PROVIDED TEXT =>
__________________________________________________

US Dept of Energy estimates geothermal power's untapped potential - mimixco
https://arstechnica.com/science/2019/06/report-geothermal-could-power-up-to-16-of-us-grid-by-2050/
======
saeranv
I worked on a laboratory building in a cold climate recently. Labs typically
consume a ton of energy (relative to offices/residences) due to the energy
spent on conditioning and forcing air for fumehoods.

We investigated a couple of different ways of reducing energy: PV, wind,
efficient HVAC systems, and Ground Source Heat pumps (GSHP). The GSHP reduced
the energy consumption of our building by over 50%, where the rest were barely
hitting 10%.

I haven't personally seen it installed at a residential level, but if it's
affordable (which, given cheapness of natural gas may not be) could be huge in
cold climates.

__________________________________________________

GIVEN PROBLEM => Reproduce word for word the passage of the geothermal thread from "We investigated a" to "cold climates.".

COLLECTED DATA =>
__________________________________________________

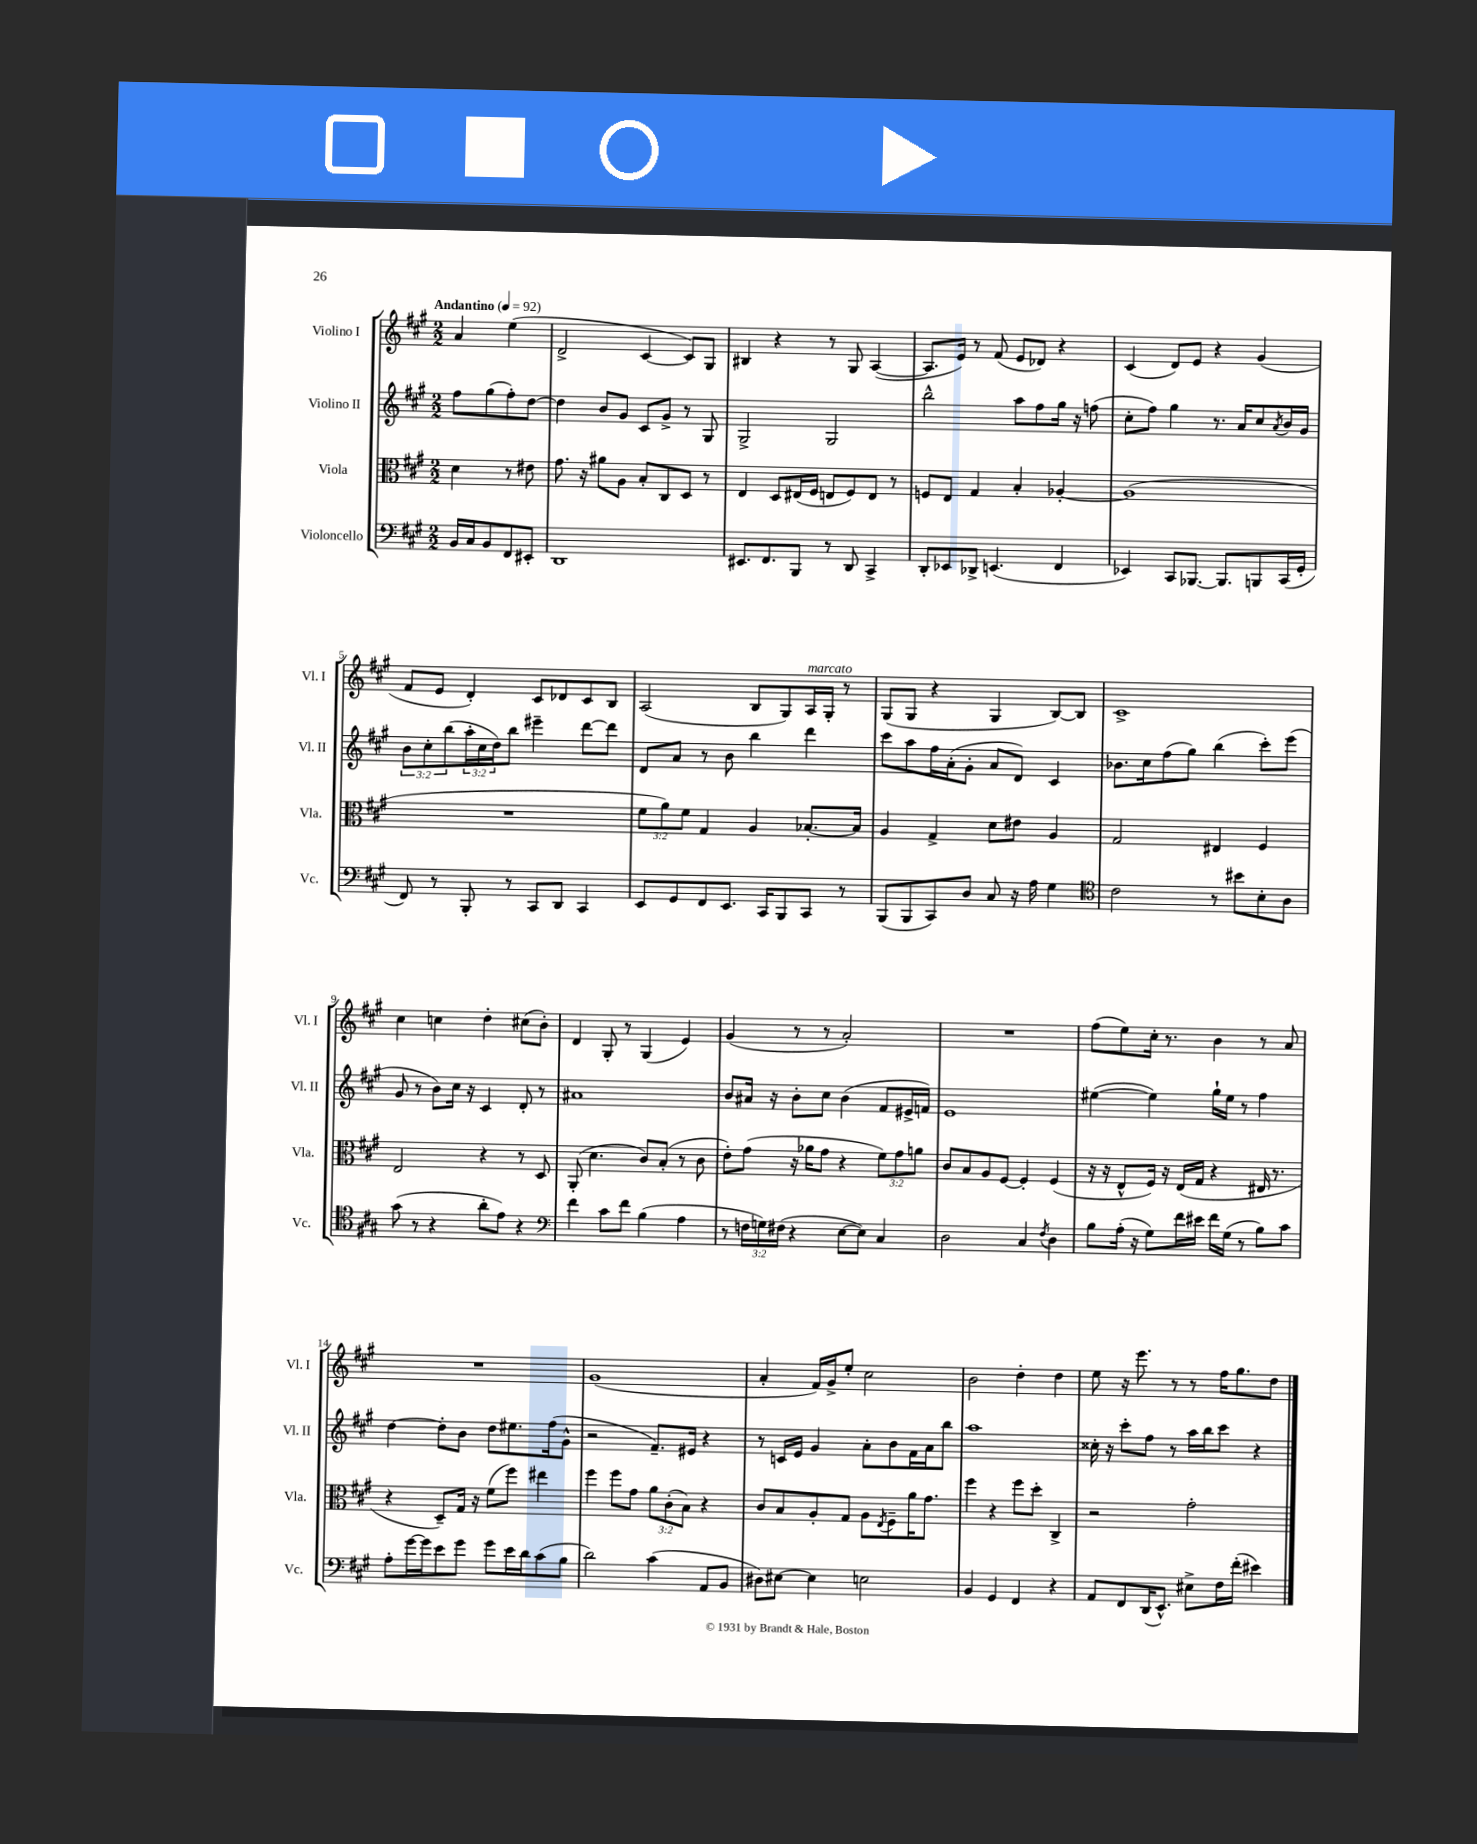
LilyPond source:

__________________________________________________

FINAL RESULT =>
We investigated a couple of different ways of reducing energy: PV, wind,
efficient HVAC systems, and Ground Source Heat pumps (GSHP). The GSHP reduced
the energy consumption of our building by over 50%, where the rest were barely
hitting 10%.

I haven't personally seen it installed at a residential level, but if it's
affordable (which, given cheapness of natural gas may not be) could be huge in
cold climates.